Cyndie avait été allongée dans un drap que tenait deux gardes, et James n'arrivait pas à en détacher son regard, assis dans son siège comme il l'était. Sandrine pour sa part ne pouvait au contraire plus poser ses yeux sur le visage de l'adolescente, et elle se tourna vers le capitaine pour demander :
— Pourquoi tant d'urgence à venir nous chercher ? Tant d'inquiétude ?
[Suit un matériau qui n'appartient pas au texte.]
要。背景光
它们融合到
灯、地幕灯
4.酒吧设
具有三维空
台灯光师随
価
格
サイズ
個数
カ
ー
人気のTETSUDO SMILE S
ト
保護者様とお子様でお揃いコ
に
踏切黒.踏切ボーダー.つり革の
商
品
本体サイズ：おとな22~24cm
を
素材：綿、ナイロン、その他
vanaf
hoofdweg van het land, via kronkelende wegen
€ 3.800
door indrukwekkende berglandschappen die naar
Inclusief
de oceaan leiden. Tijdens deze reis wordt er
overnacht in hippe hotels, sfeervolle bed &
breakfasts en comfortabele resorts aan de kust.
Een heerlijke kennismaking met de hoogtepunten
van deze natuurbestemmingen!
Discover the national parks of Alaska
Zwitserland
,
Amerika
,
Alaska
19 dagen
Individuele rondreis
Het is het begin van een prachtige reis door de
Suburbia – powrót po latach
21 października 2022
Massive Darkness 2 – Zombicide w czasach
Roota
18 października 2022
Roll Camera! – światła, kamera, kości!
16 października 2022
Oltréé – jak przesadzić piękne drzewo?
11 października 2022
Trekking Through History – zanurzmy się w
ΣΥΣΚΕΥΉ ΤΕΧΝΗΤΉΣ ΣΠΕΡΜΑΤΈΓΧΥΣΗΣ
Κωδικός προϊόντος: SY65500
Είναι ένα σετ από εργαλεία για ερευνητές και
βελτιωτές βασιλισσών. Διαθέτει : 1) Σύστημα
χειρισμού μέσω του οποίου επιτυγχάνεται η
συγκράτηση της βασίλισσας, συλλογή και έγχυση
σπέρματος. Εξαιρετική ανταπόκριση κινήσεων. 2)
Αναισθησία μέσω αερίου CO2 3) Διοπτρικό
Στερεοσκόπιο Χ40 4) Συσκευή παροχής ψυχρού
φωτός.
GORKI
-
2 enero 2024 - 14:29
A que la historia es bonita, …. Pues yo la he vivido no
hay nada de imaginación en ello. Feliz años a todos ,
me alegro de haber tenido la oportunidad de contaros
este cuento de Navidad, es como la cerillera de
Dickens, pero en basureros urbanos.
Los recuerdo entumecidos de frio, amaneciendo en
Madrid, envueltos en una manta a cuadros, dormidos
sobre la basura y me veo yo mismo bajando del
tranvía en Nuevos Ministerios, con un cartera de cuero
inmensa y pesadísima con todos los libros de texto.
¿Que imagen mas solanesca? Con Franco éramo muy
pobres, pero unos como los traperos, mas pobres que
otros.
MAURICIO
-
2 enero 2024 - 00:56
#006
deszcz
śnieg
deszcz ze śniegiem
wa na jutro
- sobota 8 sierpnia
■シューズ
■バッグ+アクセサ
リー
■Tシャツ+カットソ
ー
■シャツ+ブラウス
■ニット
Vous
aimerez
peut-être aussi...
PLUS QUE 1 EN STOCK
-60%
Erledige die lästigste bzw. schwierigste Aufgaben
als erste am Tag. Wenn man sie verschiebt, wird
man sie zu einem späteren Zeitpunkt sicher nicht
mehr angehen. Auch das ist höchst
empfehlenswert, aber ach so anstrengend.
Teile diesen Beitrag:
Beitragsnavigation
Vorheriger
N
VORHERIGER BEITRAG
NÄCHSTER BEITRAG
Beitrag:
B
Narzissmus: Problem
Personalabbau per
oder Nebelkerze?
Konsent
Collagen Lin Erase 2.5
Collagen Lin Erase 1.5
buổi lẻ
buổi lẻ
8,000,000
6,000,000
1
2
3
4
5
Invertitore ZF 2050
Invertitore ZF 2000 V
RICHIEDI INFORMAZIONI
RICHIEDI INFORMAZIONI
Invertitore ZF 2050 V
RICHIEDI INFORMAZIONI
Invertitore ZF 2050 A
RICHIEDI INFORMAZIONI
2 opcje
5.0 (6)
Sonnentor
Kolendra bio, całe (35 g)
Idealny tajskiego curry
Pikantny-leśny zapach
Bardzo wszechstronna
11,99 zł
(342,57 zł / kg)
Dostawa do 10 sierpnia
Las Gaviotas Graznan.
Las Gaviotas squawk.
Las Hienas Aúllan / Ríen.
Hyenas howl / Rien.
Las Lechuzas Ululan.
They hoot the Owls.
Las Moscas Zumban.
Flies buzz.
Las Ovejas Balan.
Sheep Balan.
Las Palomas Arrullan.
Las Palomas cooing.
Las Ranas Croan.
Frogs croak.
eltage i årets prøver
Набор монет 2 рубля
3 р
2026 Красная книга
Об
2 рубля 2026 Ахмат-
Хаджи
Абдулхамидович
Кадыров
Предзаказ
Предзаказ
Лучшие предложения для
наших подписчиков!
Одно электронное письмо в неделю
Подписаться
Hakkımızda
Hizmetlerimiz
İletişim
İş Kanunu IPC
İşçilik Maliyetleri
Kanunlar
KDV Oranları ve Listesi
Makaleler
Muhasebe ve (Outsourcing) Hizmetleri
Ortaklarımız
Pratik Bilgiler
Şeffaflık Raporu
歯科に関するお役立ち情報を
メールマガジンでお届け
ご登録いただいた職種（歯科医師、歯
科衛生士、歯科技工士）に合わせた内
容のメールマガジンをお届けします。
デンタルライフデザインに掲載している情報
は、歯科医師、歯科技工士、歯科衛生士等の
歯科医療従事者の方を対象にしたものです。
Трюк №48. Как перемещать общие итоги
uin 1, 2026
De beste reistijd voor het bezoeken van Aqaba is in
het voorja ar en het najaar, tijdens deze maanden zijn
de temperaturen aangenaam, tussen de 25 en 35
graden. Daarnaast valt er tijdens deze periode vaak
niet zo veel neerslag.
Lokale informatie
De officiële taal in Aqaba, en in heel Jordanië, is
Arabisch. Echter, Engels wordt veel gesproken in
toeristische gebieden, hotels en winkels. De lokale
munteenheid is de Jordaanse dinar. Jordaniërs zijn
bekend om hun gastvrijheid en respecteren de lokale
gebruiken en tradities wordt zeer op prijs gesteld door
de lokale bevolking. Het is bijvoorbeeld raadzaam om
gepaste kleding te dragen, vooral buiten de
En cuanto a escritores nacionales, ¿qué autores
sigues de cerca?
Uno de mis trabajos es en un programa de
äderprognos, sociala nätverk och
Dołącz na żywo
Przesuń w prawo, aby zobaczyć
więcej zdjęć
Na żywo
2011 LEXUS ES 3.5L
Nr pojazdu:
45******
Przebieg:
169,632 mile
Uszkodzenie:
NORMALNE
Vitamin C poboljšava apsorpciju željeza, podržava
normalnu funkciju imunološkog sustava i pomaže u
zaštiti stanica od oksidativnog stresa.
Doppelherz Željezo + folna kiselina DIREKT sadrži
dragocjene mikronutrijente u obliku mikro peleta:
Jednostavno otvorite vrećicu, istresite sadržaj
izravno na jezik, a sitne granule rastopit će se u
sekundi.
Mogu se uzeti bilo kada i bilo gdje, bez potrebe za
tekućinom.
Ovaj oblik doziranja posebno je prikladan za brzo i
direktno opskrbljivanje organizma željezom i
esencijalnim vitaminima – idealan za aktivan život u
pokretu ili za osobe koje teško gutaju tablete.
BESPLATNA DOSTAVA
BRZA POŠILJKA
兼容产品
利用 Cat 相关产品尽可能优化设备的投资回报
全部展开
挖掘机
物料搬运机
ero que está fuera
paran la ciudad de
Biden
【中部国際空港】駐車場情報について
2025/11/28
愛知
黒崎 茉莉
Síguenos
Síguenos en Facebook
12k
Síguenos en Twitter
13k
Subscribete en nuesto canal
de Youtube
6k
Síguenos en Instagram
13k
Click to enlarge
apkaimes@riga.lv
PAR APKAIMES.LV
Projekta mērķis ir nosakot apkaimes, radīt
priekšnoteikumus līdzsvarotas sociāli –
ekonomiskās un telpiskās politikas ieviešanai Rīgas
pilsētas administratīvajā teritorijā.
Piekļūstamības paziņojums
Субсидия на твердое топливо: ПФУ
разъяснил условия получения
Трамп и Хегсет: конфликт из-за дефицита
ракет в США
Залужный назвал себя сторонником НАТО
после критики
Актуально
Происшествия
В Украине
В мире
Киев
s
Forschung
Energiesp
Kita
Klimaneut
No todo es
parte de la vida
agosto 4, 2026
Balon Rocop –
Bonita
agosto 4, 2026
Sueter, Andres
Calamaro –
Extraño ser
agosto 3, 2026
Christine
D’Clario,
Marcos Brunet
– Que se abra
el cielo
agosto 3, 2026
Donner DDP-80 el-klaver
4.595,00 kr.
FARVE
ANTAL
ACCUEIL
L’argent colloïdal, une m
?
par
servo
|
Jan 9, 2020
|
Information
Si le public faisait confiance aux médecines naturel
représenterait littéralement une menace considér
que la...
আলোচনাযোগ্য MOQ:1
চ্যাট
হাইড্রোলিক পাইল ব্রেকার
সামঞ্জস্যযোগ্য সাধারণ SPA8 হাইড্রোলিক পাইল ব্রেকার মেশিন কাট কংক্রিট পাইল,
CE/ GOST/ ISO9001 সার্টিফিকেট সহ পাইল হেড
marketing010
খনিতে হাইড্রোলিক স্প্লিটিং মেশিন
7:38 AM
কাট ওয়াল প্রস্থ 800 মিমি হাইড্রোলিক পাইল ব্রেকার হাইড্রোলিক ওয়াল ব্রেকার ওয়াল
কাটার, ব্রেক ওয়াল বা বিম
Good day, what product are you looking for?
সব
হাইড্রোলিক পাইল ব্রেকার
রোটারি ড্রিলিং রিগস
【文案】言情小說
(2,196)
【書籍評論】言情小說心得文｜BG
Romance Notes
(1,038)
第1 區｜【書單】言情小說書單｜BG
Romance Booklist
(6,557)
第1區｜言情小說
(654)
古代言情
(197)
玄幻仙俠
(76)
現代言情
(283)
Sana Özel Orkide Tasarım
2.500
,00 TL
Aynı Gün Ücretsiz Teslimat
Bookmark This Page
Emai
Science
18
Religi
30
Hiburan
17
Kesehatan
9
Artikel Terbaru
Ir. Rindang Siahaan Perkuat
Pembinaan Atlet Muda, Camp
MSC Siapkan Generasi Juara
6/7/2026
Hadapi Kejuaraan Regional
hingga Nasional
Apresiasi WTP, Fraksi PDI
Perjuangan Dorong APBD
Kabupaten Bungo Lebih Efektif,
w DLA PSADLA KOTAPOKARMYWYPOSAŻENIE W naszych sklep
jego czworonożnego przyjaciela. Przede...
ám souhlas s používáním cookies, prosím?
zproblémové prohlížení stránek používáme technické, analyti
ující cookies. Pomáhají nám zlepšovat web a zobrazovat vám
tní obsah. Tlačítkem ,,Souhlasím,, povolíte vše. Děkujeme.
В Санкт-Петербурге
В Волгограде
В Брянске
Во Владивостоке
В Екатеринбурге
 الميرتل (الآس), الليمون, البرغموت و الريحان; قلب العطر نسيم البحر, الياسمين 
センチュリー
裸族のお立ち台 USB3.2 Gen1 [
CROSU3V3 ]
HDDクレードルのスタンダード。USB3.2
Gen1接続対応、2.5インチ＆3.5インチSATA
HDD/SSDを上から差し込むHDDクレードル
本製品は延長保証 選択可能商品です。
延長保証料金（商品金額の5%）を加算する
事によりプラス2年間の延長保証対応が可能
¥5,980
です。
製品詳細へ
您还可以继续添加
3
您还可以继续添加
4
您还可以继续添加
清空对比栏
— Altesse, la galaxie toute entière est en effusion... Les astrayens crient à l'assassinat, Nepsys proclame que si cela est vrai, ils entrent en guerre, la reine votre sœur vous défend et parle d'accident mais personne ne la croient... Des cités de Mars, favorables à Astra depuis toujours, se sont révoltées et votre frère Liam est en train de tenter d'y remettre bon ordre. Egrabe est toujours sous contrôle du prince Edward en revanche, mais il y a d'énormes manifestations en ce moment et les gens crient, demandant des comptes pour Cyndie... La reine Aileen a déclaré que vous deviez rentrer le plus tôt possible en AM.Erica sous bonne escorte. Elle compte éclaircir toute cette histoire...
Il fit une pause puis termina :
— Personne n'aimait la princesse traître... Mais tout le monde vient soudain de se rappeler qu'après tout elle faisait partie des enfants à avoir vécu dans les souterrains et à avoir quitté Astra avec les autres. Presque une enfant d'Astra en soi malgré sa trahison...
James laissa échapper un rire qui n'avait rien de joyeux en fixant le soldat.
— Je comprends mieux votre inquiétude, ainsi que votre anxiété. Vous êtes peu et tout le monde sait que nous devons être encore sur Sagan... Plus d'une personne favorable à l'enfant perdue pourrait être tentée de venir nous assassiner, et vous avec. Notre mort vous est égale, vous croyez à notre culpabilité. Non, ne niez pas, cela se voit dans la froideur avec laquelle vous nous parlez. Ne jugez pas sans savoir, capitaine. Mais j'ai confiance en vous, parce que vous êtes fidèle à Aileen. Emmenez-nous donc en AM.Erica...
Leur voyage n'atteindrait visiblement jamais son but initial, non plus qu'il éviterait une directe confrontation avec sa sœur après sa maladie, mais sans Cyndie de toute façon, il paraissait désormais manquer quelque chose à sa vie.